Книги

Покров над Троицей

22
18
20
22
24
26
28
30

Борису Годунову скрытая, кровная оппозиция князя Василия Ивановича не предвещала ничего хорошего. Однако было еще нечто особое, связывающее этих двух претендентов на российский престол. Боярин Борис Годунов и князь Василий Шуйский оказались оба, хотя и по-разному, причастны к тайне гибели царевича Дмитрия.

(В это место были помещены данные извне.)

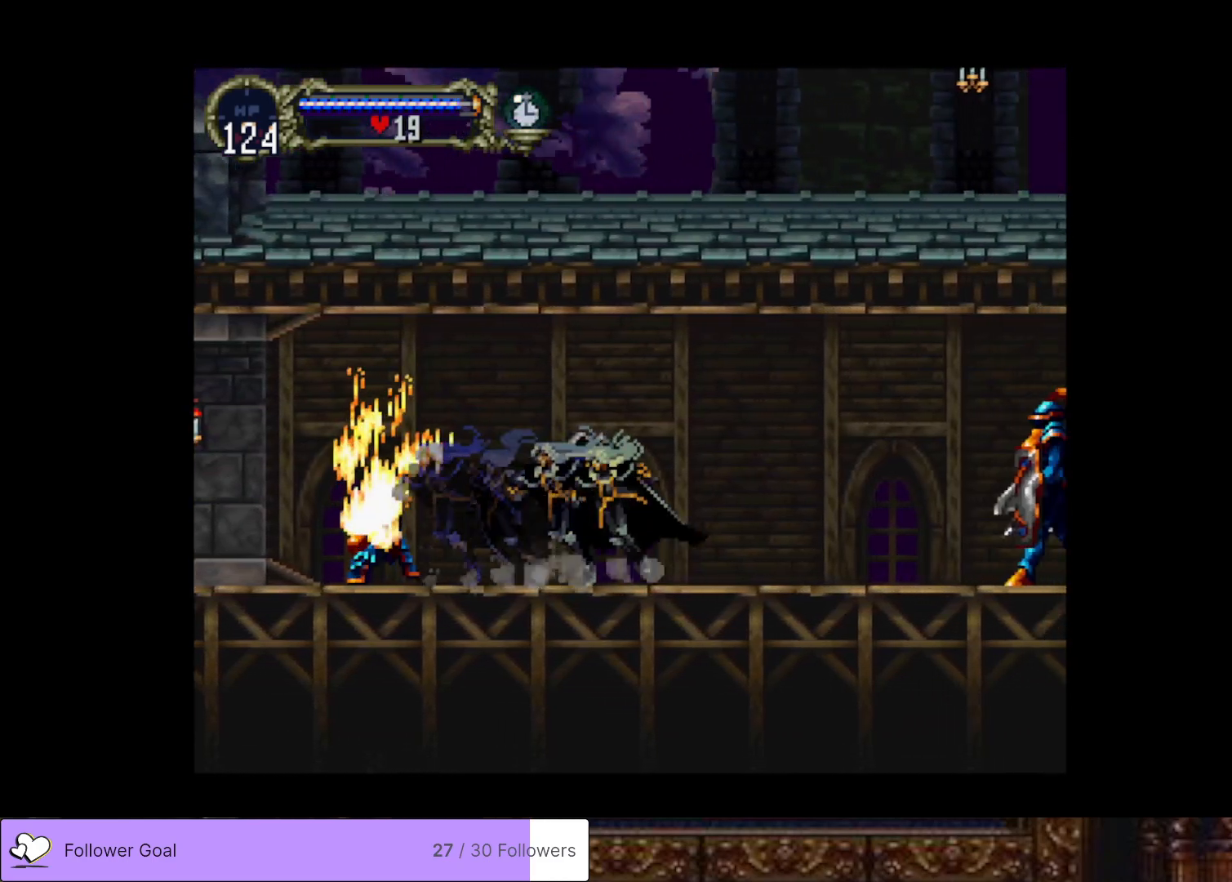
{"buttons": ["DPAD_RIGHT"], "right_stick": "center", "events": [[34, "CIRCLE", "down"], [34, "TRIANGLE", "down"], [134, "CIRCLE", "up"], [134, "TRIANGLE", "up"], [201, "CIRCLE", "down"], [234, "TRIANGLE", "down"], [284, "TRIANGLE", "up"], [301, "CIRCLE", "up"], [334, "DPAD_DOWN", "down"], [351, "DPAD_RIGHT", "down"], [484, "DPAD_DOWN", "up"]]}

Ксения не понимала, что стало причиной назначения Годуновым князя Василия Ивановича главой следственной комиссии в Угличе. Чего в этом было больше? Желания беспристрастно разобраться в причинах трагического происшествия? Но если Борис Годунов действительно сам виновен в нем, почему он так рисковал, назначая своего врага главным следователем? Или же злодейство Бориса Годунова было столь велико, что он намеренно послал Шуйского с преданными людьми — окольничим Андреем Петровичем Клешниным и дьяком Елизарием Вылузгиным? С таким «конвоем» князь Василий Иванович легко мог вернуться из Углича не в Москву, а в более «отдаленные» места. Все эти вопросы так и останутся без ответа. Чем бы ни руководствовался новый царь, но после 1598 года правила игры устанавливал только он, а князьям Шуйским оставалось лишь повиноваться.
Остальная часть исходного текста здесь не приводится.